The second part of the Motion deals with the important question of amenities. This particular pipeline which the Bill is about will be laid underground and will do little, if any, harm to amenities. As the noble Earl pointed out, the line crosses the New Forest, for example; but its routing has been changed in full agreement with the Verderers of the New Forest and the Forestry Commission. For the rest, the Bill has been discussed by the company with all the local planning authorities along the route, and I understand that they are all content. That is presumably why none of them is petitioning at this stage. So I suggest to your Lordships that the amenity question has, in fact, been fully looked after.

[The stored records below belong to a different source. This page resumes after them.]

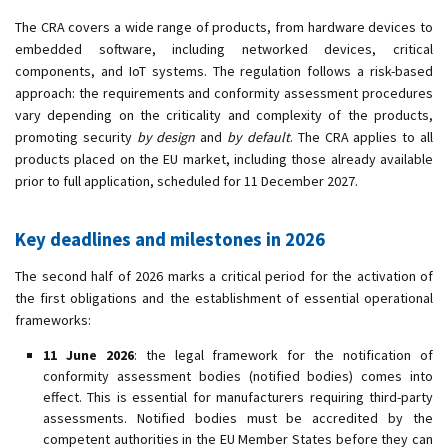
The CRA covers a wide range of products, from hardware devices to
embedded software, including networked devices, critical
components, and IoT systems. The regulation follows a risk-based
approach: the requirements and conformity assessment procedures
vary depending on the criticality and complexity of the products,
promoting security
by design
and
by default
. The CRA applies to all
products placed on the EU market, including those already available
prior to full application, scheduled for 11 December 2027.
Key deadlines and milestones in 2026
The second half of 2026 marks a critical period for the activation of
the first obligations and the establishment of essential operational
frameworks:
11 June 2026
: the legal framework for the notification of
conformity assessment bodies (notified bodies) comes into
effect. This is essential for manufacturers requiring third-party
assessments. Notified bodies must be accredited by the
competent authorities in the EU Member States before they can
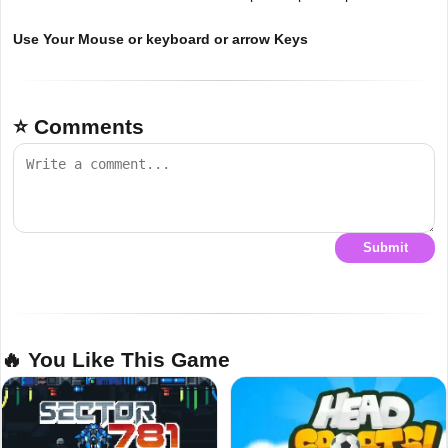
Use Your Mouse or keyboard or arrow Keys
⭐ Comments
Submit
🔥 You Like This Game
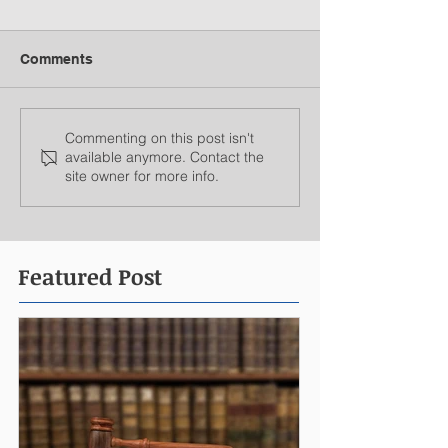
Comments
Commenting on this post isn't
available anymore. Contact the
site owner for more info.
Featured Post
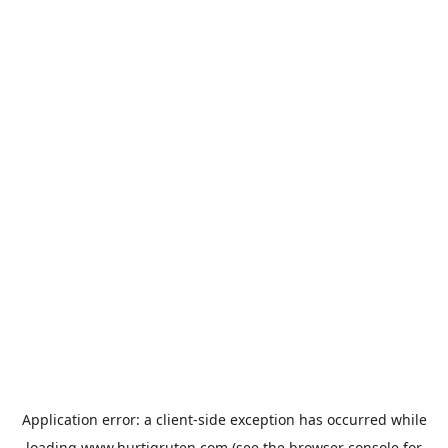
Application error: a
client
-side exception has occurred while
loading
www.hurtigruten.com
(see the
browser console
for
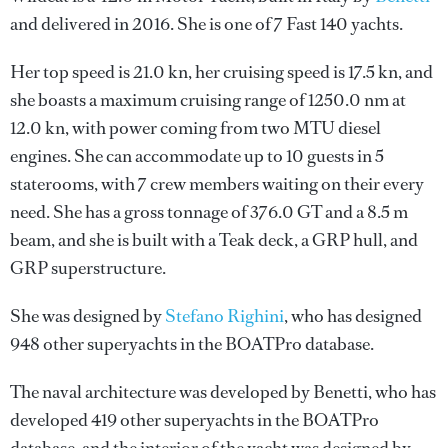
and delivered in 2016. She is one of 7 Fast 140 yachts.
Her top speed is 21.0 kn, her cruising speed is 17.5 kn, and
she boasts a maximum cruising range of 1250.0 nm at
12.0 kn, with power coming from two MTU diesel
engines. She can accommodate up to 10 guests in 5
staterooms, with 7 crew members waiting on their every
need. She has a gross tonnage of 376.0 GT and a 8.5 m
beam, and she is built with a Teak deck, a GRP hull, and
GRP superstructure.
She was designed by
Stefano Righini
, who has designed
948 other superyachts in the BOATPro database.
The naval architecture was developed by
Benetti
, who has
developed 419 other superyachts in the BOATPro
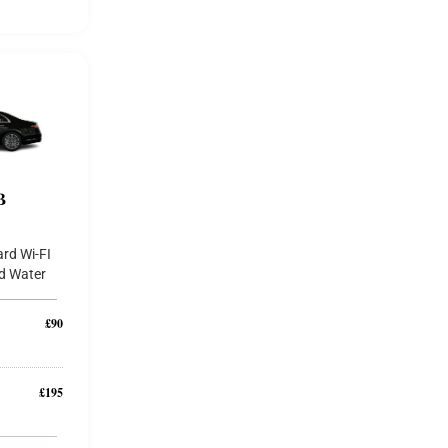
B
rd Wi-FI
d Water
£90
£195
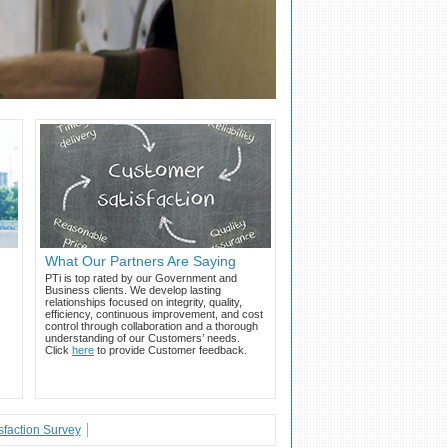
What Our Partners Are Saying
PTi is top rated by our Government and
Business clients. We develop lasting
relationships focused on integrity, quality,
efficiency, continuous improvement, and cost
control through collaboration and a thorough
understanding of our Customers’ needs.
Click
here
to provide Customer feedback.
faction Survey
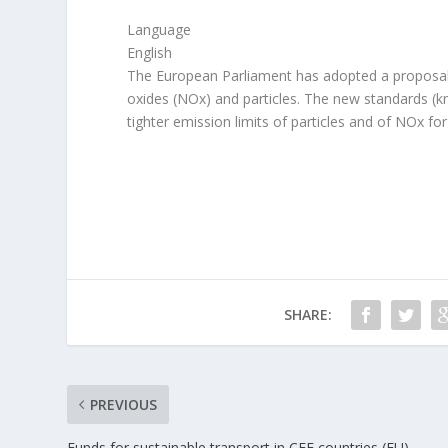
Language
English
The European Parliament has adopted a proposal to 
oxides (NOx) and particles. The new standards (k
tighter emission limits of particles and of NOx fo
SHARE:
PREVIOUS
Funds for sustainable transport in CEE countries (EU)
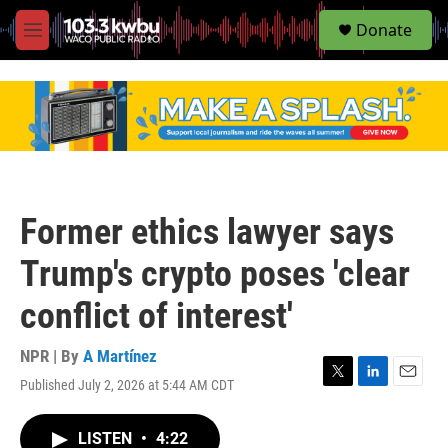
S
Donate
e
M
a
e
r
n
c
u
h
u
e
r
y
Former ethics lawyer says
Trump's crypto poses 'clear
conflict of interest'
NPR | By
A Martínez
Published July 2, 2026 at 5:44 AM CDT
T
L
E
w
i
m
i
n
a
LISTEN
•
4:22
t
k
i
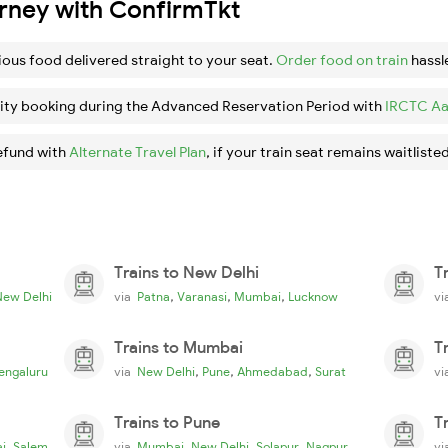
urney with ConfirmTkt
ious food delivered straight to your seat.
Order food on train
hassl
ity booking during the Advanced Reservation Period with
IRCTC Aa
efund with
Alternate Travel Plan
, if your train seat remains waitlisted
Trains to New Delhi
T
,
,
,
New Delhi
via
Patna
Varanasi
Mumbai
Lucknow
v
Trains to Mumbai
T
,
,
,
engaluru
via
New Delhi
Pune
Ahmedabad
Surat
v
Trains to Pune
T
,
,
,
,
i
Salem
via
Mumbai
New Delhi
Solapur
Nagpur
v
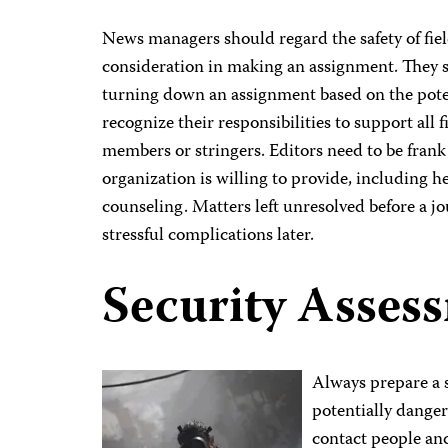
News managers should regard the safety of fiel
consideration in making an assignment. They sh
turning down an assignment based on the pote
recognize their responsibilities to support all f
members or stringers. Editors need to be frank 
organization is willing to provide, including h
counseling. Matters left unresolved before a jou
stressful complications later.
Security Asses
Always prepare a s
potentially dange
contact people an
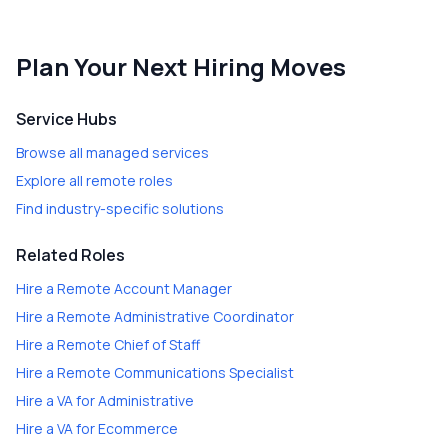
Plan Your Next Hiring Moves
Service Hubs
Browse all managed services
Explore all remote roles
Find industry-specific solutions
Related Roles
Hire a
Remote Account Manager
Hire a
Remote Administrative Coordinator
Hire a
Remote Chief of Staff
Hire a
Remote Communications Specialist
Hire a
VA for Administrative
Hire a
VA for Ecommerce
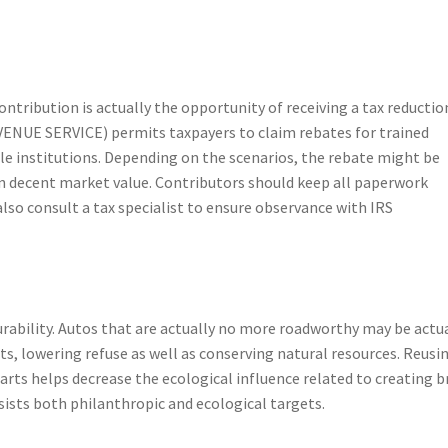
tribution is actually the opportunity of receiving a tax reductio
ENUE SERVICE) permits taxpayers to claim rebates for trained
ble institutions. Depending on the scenarios, the rebate might be
ven decent market value. Contributors should keep all paperwork
lso consult a tax specialist to ensure observance with IRS
durability. Autos that are actually no more roadworthy may be actu
, lowering refuse as well as conserving natural resources. Reusi
 parts helps decrease the ecological influence related to creating 
ssists both philanthropic and ecological targets.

I suggest that it would not be right, in principle, to ask the Select Committee to undertake a task which falls properly to the local planning authorities and which seems already to have been well done. In short, while sympathising with the object of the Motion, I hope it will not be pressed; and I think the noble Earl can rest assured that his object has been attained toy other means. It is desirable that this project, which is of urgent national importance, should go forward with as little delay as possible, and again I hope the noble Earl will withdraw his Motion. I do not think it is quite the time—and I should certainly want further notice—to go into the problems that have been raised about the cost. I agree ' with the noble Earl that the phrase "it is more economical" is a very loose one. But these things have to be worked out, and people who are going to sink their capital in large projects of this kind, costing a great deal of money, have to be reasonably sure that they will benefit by them. It is for the Government to look after the national interest.

6.19 p.m.


My Lords, I should like to thank the noble Lord for his friendly speech. I am reassured to some extent. When the examination referred to by the Minister of Power is complete, I hope it will be widely publicised. I hope we shall know then what Her Majesty' s Government really have in mind for the future, because I am quite sure, as the noble Lord said in his closing words, that the Government' s job is to safeguard the national interest. That, I hope, will be written in letters of fire—




—above every Minister' s desk. It was never my intention to hold back or obstruct the Bill, and there is sound sense in what several noble Lords have said: that a Select Committee of your Lordships in a room upstairs is not really the body to which to confide a rather large matter such as I have raised. With that, I ask your Lordships' leave to withdraw my Motion.

Motion, by leave, withdrawn.

Bill committed to a Select Committee.

House adjourned at twenty-one minutes past six o' clock.